— Begin TEXT BLOCK —

24 Practice Chapter- Kubernetes (K8s) Cluster Configuration Testing #
The second part of the content breaks down the installation and configuration of Kubernetes core components: Containerd, Kubeadm, IPVS, Calico, kube-dns. Readers can independently configure a cluster based on the official documentation. However, due to the complexity of cluster configuration, the resulting environments vary greatly, making it difficult to achieve a unified understanding. The purpose of this quiz is to verify the knowledge we have learned and build a cluster together, thereby verifying our understanding of cluster concepts.
Environment #
Since the first day we encountered container technology, our goal has been to solve the problem of environment dependencies. Docker wraps the environment together with the application into an image for distribution. When configuring a Kubernetes cluster, the smallest unit of operation is a Pod, which can be understood as a group of containers. But this group of containers is not simply a collection of containers. It cleverly designs a basic container with a pause as its core, which contains all the environment dependencies of the related applications within its runtime. Other related business containers are added to this runtime, and problems with these business containers will not affect the environment. This is the core design of Kubernetes for building business clusters, which ingeniously addresses the issue of application service availability.
Now we need to choose the version of the operating system. You will find that official documentation does not specify a particular version. In fact, there is no such convention. The purpose of containers is to resolve environment dependencies. However, after years of evolution, to be more precise, we still have a core dependency issue related to the kernel. The characteristics of the kernel determine the characteristics of containers. When choosing a version, we generally refer to the version of Docker, such as 18.09 or 19.03, which are the most popular.

— End TEXT BLOCK —

◆ LIST OF TASKS ◆
• A. According to the Kubernetes practice chapter, what is the smallest unit of operation when configuring a Kubernetes cluster?
• B. Print the Kubernetes practice chapter from "24 Practice Chapter- Kubernetes" up to and including "of cluster concepts.".
The material after the Kubernetes practice chapter is not needed.

— Begin DATA SEGMENT —

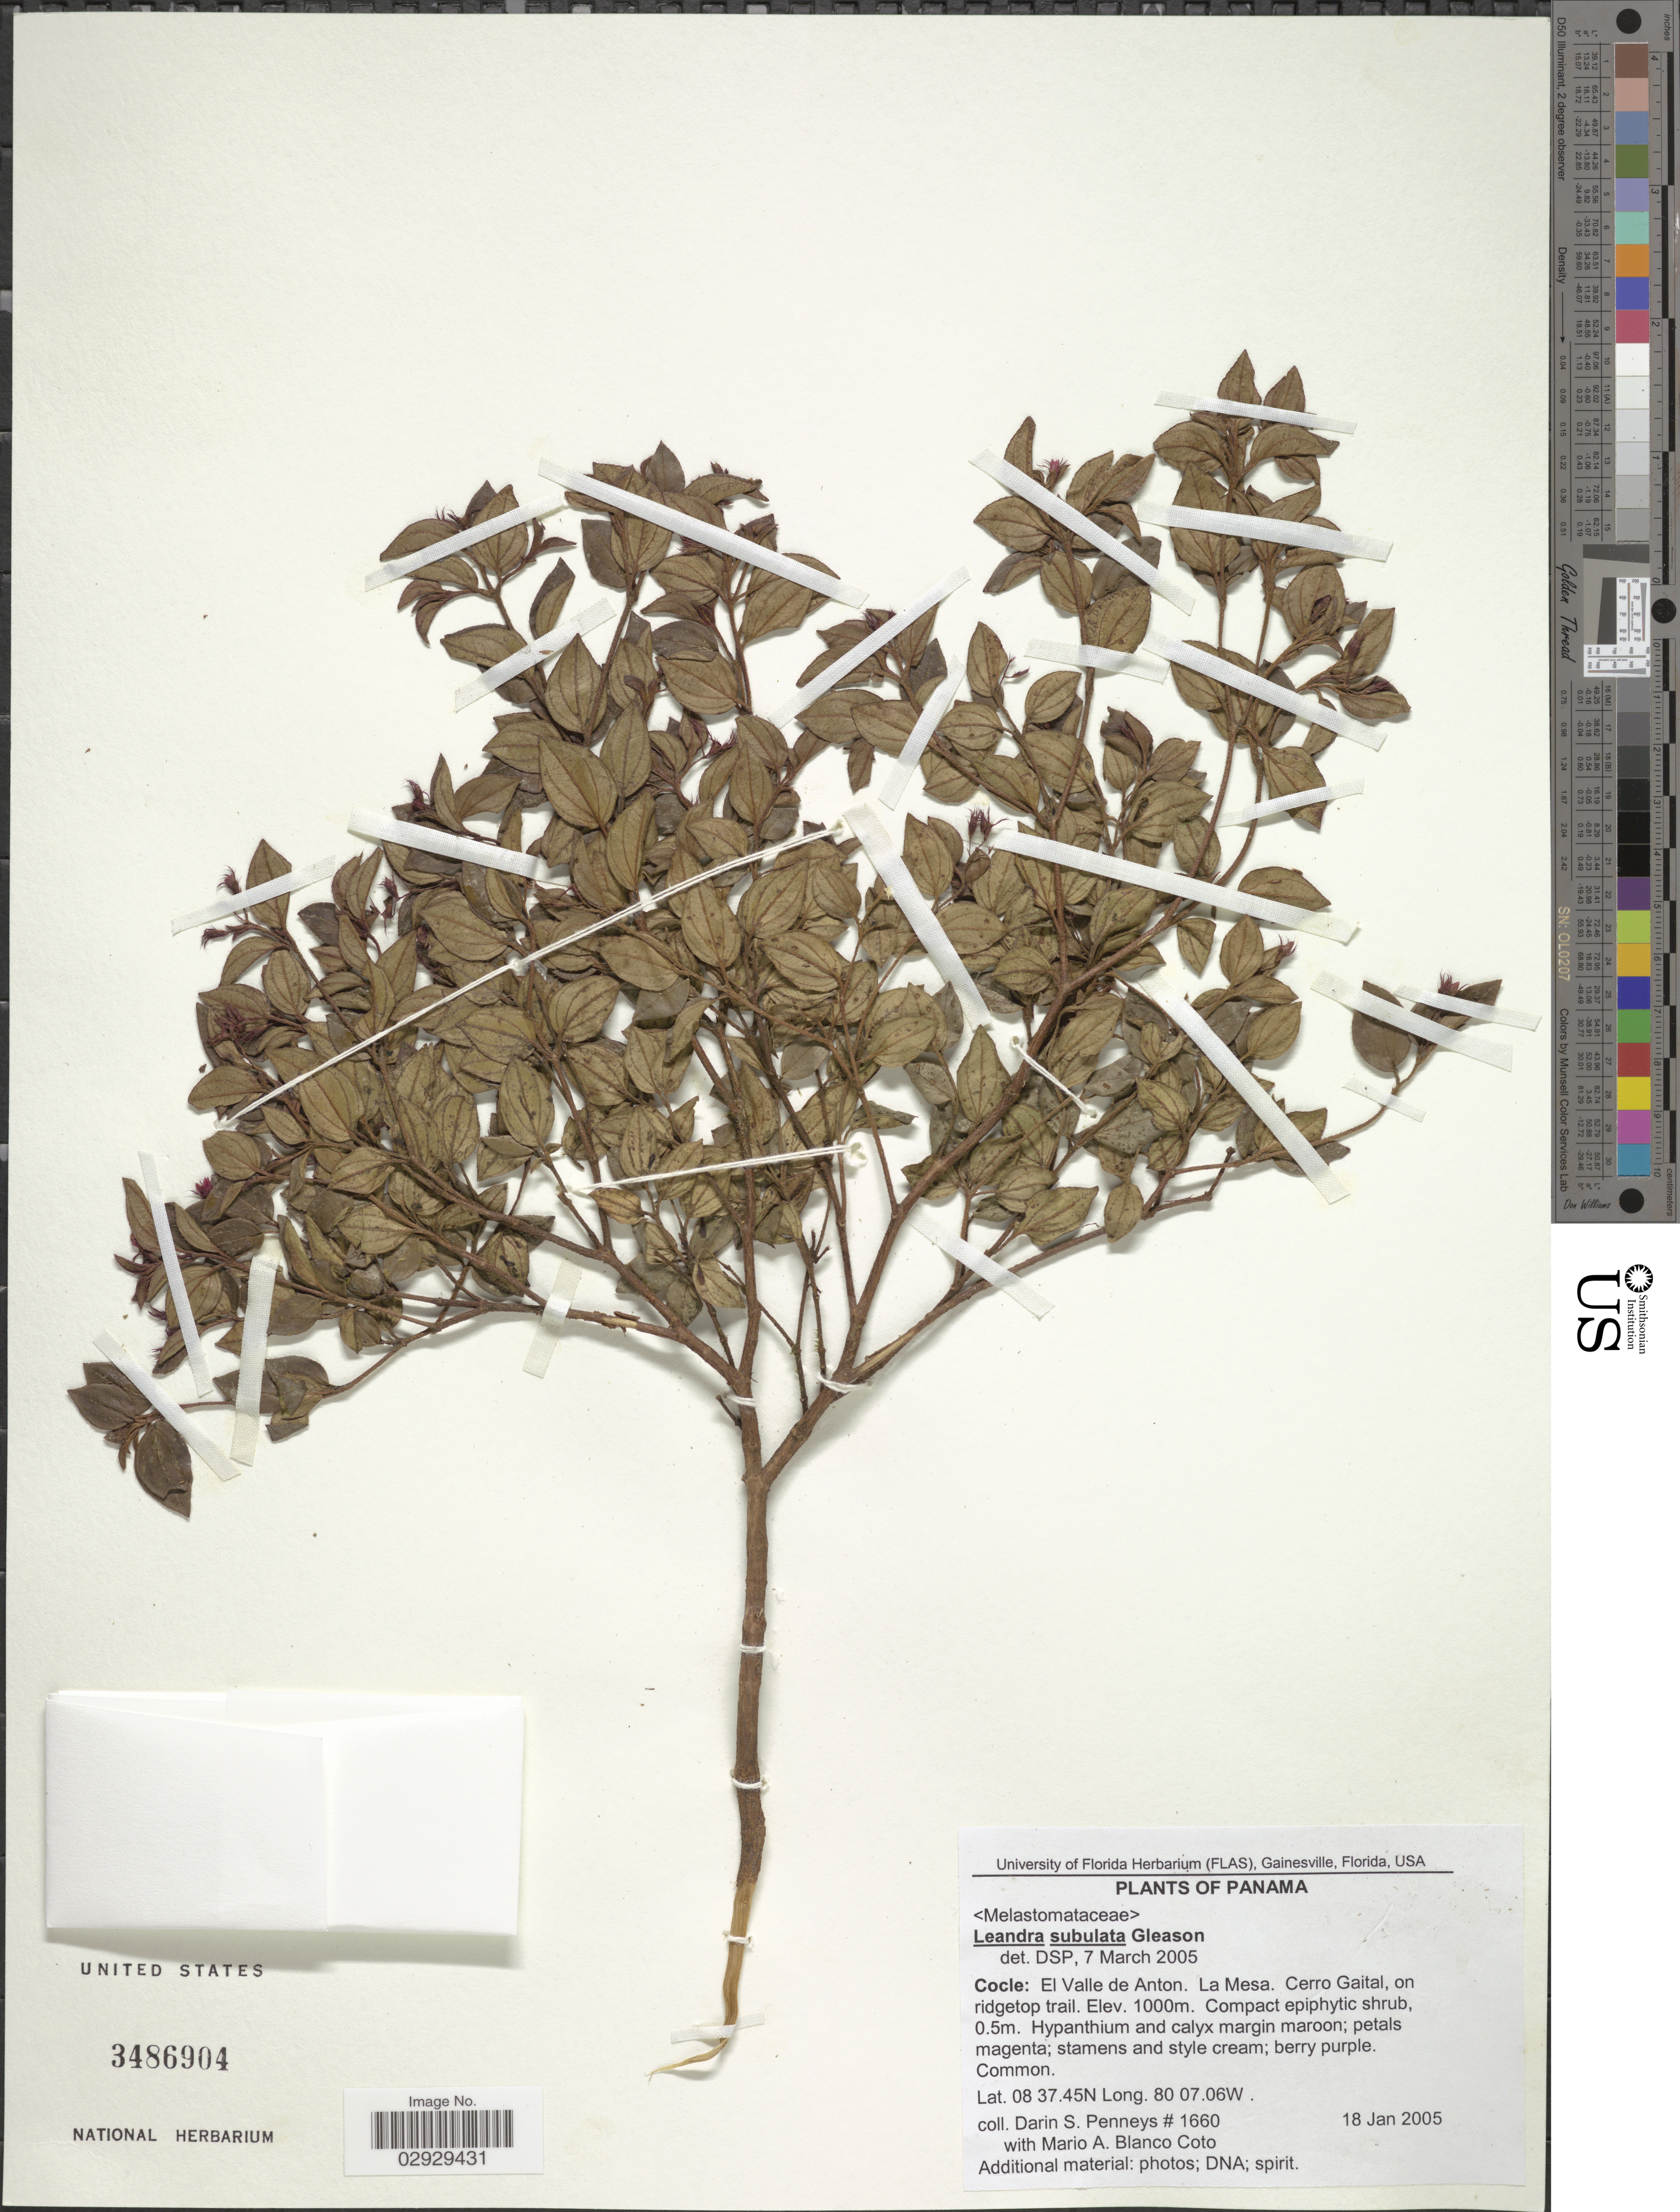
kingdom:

— End DATA SEGMENT —

◆ TASK RESULTS ◆
• A. A Pod, which can be understood as a group of containers.

• B.
24 Practice Chapter- Kubernetes (K8s) Cluster Configuration Testing #
The second part of the content breaks down the installation and configuration of Kubernetes core components: Containerd, Kubeadm, IPVS, Calico, kube-dns. Readers can independently configure a cluster based on the official documentation. However, due to the complexity of cluster configuration, the resulting environments vary greatly, making it difficult to achieve a unified understanding. The purpose of this quiz is to verify the knowledge we have learned and build a cluster together, thereby verifying our understanding of cluster concepts.